• EXERCISE BRIEF: Gather all lines in the records below that include the word "ifdef".

• Source records:
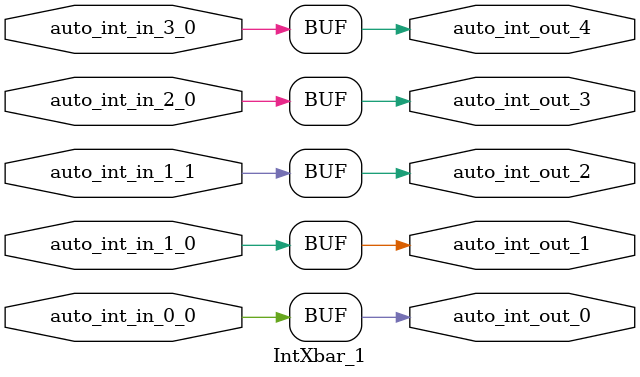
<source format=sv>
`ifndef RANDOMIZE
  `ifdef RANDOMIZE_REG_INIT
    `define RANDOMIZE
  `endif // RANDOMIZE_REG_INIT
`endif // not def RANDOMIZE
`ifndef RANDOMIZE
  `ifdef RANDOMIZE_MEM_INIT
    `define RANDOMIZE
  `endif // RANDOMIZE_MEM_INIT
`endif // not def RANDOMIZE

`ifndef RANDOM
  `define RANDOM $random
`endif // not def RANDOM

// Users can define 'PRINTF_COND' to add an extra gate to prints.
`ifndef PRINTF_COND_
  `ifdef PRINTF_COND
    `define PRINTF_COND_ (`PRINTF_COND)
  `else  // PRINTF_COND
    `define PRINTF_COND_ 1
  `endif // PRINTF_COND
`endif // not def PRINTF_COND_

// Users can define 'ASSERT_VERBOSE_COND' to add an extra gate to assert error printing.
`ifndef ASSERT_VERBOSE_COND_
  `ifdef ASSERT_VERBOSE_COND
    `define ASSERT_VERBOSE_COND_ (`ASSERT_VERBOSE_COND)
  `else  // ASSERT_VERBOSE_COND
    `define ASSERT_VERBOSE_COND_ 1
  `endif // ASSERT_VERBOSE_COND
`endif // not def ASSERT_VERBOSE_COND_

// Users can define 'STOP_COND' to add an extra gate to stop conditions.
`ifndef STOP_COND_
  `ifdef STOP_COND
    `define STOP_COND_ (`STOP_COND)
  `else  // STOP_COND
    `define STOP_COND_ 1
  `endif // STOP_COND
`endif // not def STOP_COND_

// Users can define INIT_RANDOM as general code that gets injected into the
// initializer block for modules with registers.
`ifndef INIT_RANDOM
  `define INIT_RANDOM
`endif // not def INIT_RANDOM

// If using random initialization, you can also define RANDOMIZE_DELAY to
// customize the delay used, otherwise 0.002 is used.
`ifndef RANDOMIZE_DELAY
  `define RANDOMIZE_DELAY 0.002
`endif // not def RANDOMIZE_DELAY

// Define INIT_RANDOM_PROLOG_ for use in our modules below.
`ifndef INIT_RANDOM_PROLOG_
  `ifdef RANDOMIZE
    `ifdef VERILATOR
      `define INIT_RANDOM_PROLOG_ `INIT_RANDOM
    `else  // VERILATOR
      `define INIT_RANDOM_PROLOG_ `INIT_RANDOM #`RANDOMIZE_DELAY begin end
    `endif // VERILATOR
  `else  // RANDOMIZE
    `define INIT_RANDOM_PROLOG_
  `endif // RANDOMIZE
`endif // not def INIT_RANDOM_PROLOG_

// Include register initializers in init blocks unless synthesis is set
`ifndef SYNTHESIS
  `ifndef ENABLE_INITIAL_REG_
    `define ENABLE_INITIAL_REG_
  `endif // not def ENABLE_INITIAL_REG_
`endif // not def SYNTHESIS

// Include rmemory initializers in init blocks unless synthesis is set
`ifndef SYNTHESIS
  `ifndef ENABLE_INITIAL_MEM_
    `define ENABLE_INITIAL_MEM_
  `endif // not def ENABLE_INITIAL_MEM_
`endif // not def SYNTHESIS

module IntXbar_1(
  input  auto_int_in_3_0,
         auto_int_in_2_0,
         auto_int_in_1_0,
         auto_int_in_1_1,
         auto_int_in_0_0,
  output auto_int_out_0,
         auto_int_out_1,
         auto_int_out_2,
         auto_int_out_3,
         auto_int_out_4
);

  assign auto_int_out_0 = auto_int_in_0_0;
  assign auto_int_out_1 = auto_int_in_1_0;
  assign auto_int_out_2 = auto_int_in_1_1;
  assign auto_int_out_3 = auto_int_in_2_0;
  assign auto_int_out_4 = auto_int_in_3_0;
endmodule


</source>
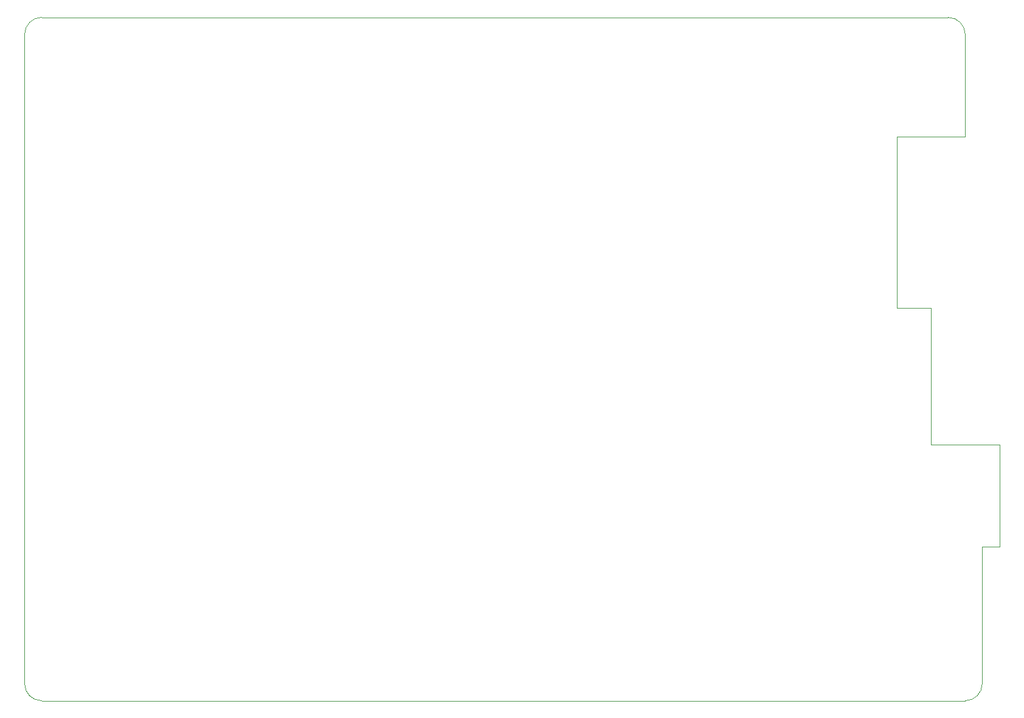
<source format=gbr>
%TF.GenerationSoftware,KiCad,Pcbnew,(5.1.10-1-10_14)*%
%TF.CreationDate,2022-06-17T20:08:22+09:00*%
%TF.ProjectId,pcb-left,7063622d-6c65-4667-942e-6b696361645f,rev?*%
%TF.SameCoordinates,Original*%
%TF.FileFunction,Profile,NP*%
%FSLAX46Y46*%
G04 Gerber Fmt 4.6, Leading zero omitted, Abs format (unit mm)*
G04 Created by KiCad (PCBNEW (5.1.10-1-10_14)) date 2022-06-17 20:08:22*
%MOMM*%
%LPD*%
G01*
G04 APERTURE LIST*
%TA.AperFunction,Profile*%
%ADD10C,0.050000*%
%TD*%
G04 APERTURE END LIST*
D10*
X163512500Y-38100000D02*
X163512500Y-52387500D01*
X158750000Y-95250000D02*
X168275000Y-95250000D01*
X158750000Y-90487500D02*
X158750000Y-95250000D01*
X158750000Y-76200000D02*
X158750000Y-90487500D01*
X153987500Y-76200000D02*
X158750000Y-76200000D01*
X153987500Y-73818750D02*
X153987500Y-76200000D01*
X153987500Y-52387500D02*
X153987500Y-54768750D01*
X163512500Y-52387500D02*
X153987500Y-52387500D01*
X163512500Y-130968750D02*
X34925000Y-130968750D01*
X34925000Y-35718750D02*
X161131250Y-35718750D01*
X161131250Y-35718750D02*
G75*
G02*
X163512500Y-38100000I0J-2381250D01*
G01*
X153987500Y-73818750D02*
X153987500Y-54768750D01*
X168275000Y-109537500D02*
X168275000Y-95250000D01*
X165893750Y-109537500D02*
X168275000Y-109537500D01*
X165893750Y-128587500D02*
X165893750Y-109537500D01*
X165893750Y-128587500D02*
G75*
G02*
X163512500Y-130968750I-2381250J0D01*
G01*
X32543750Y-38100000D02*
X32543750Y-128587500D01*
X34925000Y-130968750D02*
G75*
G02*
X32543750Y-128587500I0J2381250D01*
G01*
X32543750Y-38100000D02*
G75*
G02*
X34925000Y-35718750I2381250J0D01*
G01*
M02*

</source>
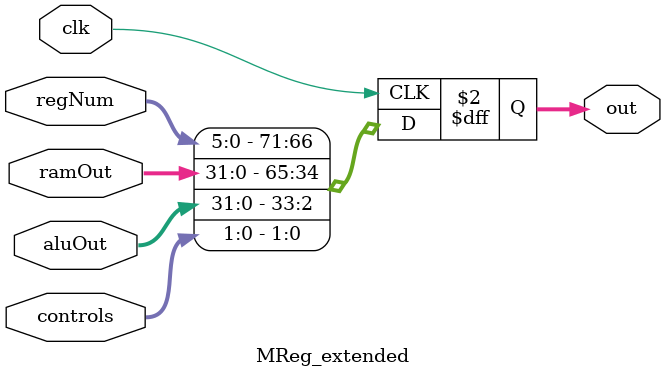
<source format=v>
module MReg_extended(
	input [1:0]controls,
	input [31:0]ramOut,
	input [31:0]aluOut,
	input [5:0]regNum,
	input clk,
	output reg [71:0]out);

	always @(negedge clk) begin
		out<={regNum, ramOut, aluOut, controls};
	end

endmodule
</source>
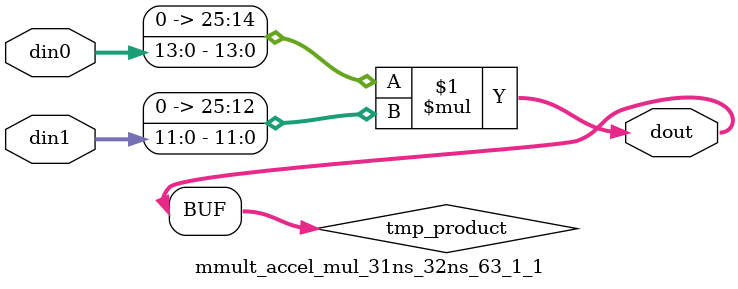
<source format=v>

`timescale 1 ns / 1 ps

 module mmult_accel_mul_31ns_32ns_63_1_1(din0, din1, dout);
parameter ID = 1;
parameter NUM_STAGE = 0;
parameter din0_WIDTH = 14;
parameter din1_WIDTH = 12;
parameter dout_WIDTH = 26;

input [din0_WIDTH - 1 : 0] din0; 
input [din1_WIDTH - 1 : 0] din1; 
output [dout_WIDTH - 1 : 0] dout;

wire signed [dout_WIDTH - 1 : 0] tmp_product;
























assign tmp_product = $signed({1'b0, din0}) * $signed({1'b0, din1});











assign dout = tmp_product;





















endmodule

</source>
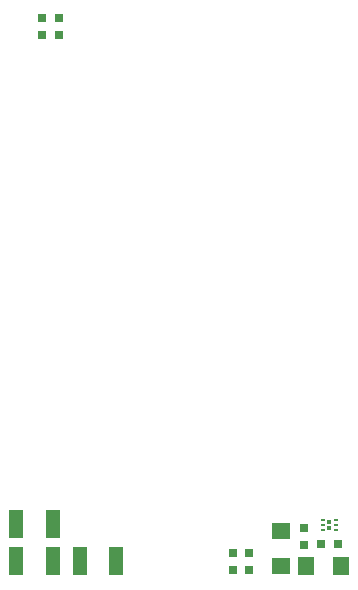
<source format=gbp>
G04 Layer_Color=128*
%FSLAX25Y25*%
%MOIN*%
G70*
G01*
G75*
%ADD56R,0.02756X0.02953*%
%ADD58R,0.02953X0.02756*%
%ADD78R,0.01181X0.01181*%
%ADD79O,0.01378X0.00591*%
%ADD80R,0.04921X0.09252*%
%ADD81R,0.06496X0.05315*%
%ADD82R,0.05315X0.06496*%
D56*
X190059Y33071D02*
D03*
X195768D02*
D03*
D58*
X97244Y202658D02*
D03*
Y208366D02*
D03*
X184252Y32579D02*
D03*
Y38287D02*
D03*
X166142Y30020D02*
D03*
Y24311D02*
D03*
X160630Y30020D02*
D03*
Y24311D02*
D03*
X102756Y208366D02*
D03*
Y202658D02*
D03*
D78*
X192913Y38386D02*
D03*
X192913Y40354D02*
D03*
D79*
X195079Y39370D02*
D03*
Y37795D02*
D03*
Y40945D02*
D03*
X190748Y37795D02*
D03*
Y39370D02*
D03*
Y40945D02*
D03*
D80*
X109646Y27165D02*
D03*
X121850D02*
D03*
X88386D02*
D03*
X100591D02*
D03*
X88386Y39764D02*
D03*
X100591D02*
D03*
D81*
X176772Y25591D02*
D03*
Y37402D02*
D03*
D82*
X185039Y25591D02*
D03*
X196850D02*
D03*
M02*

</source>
==
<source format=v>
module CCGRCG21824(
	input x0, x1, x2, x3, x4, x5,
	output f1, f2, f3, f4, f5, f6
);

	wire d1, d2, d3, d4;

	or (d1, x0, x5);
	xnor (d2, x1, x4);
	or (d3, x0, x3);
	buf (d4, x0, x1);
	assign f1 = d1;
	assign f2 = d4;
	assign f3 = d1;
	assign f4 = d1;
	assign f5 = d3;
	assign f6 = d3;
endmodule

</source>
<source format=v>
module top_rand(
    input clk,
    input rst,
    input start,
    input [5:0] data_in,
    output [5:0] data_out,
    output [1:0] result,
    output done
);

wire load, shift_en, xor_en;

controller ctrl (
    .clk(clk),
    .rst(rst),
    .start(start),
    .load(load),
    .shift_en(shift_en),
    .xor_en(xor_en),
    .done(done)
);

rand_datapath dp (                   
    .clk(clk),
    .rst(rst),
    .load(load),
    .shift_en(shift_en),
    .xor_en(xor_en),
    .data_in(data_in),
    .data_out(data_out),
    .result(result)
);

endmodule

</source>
...
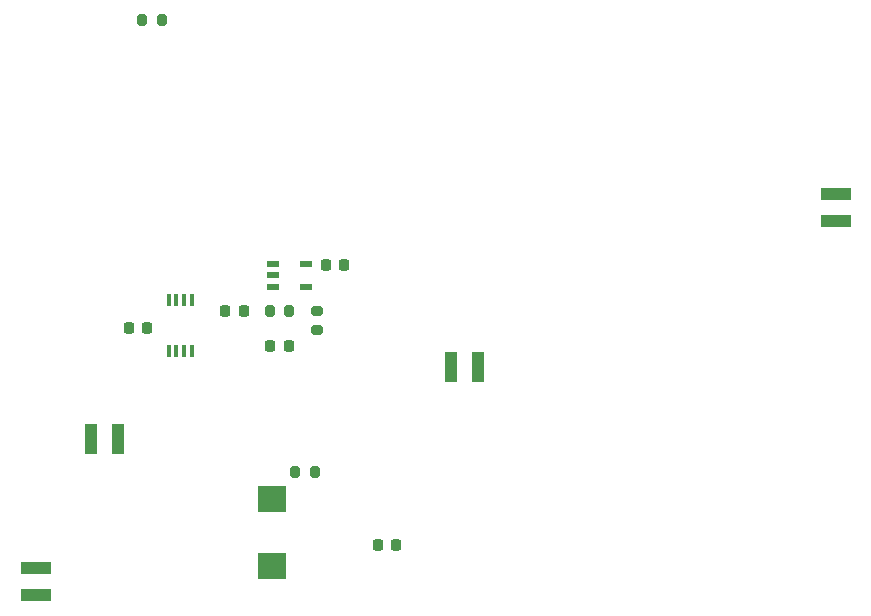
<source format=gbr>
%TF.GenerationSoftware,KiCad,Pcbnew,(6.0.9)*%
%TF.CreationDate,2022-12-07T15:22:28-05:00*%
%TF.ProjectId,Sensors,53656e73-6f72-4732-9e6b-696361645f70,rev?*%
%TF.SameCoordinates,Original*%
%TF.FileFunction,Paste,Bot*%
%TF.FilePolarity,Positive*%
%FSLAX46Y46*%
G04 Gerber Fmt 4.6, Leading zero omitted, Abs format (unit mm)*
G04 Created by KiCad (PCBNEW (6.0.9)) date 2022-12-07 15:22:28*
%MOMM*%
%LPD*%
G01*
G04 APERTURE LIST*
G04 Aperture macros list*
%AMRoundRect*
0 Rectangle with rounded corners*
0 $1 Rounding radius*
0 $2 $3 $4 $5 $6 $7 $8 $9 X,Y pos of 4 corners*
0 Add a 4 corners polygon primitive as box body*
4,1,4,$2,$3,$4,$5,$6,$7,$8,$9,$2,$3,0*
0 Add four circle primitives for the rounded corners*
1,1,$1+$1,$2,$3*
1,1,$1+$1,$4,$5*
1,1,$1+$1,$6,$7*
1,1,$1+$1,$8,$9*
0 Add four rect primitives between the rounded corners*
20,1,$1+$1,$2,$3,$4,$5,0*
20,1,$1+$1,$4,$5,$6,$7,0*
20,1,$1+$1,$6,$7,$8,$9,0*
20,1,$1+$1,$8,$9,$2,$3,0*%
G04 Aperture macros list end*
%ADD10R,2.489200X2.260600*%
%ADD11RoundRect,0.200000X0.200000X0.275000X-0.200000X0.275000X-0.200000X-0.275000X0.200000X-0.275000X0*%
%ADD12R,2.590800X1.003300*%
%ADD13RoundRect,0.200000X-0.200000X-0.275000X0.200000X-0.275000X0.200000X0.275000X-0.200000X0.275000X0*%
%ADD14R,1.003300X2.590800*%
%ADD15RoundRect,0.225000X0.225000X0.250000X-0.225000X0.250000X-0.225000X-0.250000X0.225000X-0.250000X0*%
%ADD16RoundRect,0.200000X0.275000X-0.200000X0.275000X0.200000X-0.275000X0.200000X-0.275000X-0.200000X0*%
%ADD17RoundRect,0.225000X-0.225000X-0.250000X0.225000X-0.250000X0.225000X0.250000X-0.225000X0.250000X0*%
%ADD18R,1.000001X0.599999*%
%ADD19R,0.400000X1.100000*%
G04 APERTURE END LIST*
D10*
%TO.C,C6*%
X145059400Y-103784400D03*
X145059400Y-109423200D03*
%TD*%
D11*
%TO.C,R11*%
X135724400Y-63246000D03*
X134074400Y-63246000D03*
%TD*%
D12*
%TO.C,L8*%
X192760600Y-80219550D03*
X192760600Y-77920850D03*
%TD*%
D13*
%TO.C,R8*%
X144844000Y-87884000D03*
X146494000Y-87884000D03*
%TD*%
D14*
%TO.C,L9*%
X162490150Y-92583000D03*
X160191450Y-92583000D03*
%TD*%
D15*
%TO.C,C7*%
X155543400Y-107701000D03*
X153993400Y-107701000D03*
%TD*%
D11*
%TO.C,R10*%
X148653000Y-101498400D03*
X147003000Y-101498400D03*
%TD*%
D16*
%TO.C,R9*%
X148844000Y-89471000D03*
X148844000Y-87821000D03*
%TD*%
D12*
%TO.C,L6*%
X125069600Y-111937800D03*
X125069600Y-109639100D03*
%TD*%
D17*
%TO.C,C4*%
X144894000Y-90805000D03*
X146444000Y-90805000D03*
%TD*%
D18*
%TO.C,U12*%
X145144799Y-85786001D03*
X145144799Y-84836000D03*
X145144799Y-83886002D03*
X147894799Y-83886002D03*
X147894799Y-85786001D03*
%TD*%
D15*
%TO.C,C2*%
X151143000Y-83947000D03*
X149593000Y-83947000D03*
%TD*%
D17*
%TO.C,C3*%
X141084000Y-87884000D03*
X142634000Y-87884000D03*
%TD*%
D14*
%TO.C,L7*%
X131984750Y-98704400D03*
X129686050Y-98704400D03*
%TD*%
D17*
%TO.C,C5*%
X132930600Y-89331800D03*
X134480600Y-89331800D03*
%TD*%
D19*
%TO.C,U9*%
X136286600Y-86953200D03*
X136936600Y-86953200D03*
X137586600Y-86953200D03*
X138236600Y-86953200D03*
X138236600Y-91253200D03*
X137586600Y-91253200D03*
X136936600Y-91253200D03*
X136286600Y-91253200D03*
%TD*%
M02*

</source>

• ANSWER TO THE EXERCISE:
  `ifdef RANDOMIZE_REG_INIT
  `ifdef RANDOMIZE_MEM_INIT
  `ifdef PRINTF_COND
  `ifdef ASSERT_VERBOSE_COND
  `ifdef STOP_COND
  `ifdef RANDOMIZE
    `ifdef VERILATOR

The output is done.